## COLLECTED MATERIAL
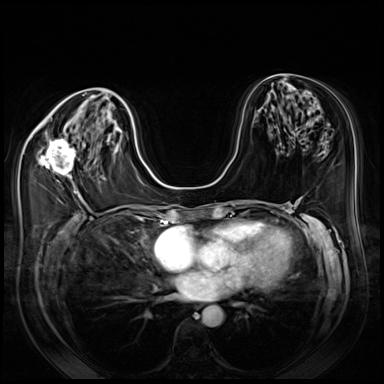
Breast MRI (dynamic contrast-enhanced), one axial slice; slice 35 of 80 in the series (ordered by position); dynamic contrast-enhanced series, time point 2 of 8 at this slice position (early post-contrast); 3 T; TE 1.4 ms, TR 4.3 ms; 384 × 384 image matrix. Female patient.
Annotated regions visible in this slice (semi-automatic segmentation, software-assisted and operator-edited):
- enhancing-tissue mask used for the functional tumour volume (all voxels passing the contrast-enhancement thresholds inside the analysis volume; usually the tumour): bounding box (x1, y1, x2, y2) in pixels: (39, 139, 76, 182)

## DIRECTIONS FOR THIS TASK
Return the full listing exactly as it appears above, without its pictures.

## ANSWER TO THIS PROBLEM
Breast MRI (dynamic contrast-enhanced), one axial slice; slice 35 of 80 in the series (ordered by position); dynamic contrast-enhanced series, time point 2 of 8 at this slice position (early post-contrast); 3 T; TE 1.4 ms, TR 4.3 ms; 384 × 384 image matrix. Female patient.
Annotated regions visible in this slice (semi-automatic segmentation, software-assisted and operator-edited):
- enhancing-tissue mask used for the functional tumour volume (all voxels passing the contrast-enhancement thresholds inside the analysis volume; usually the tumour): bounding box (x1, y1, x2, y2) in pixels: (39, 139, 76, 182)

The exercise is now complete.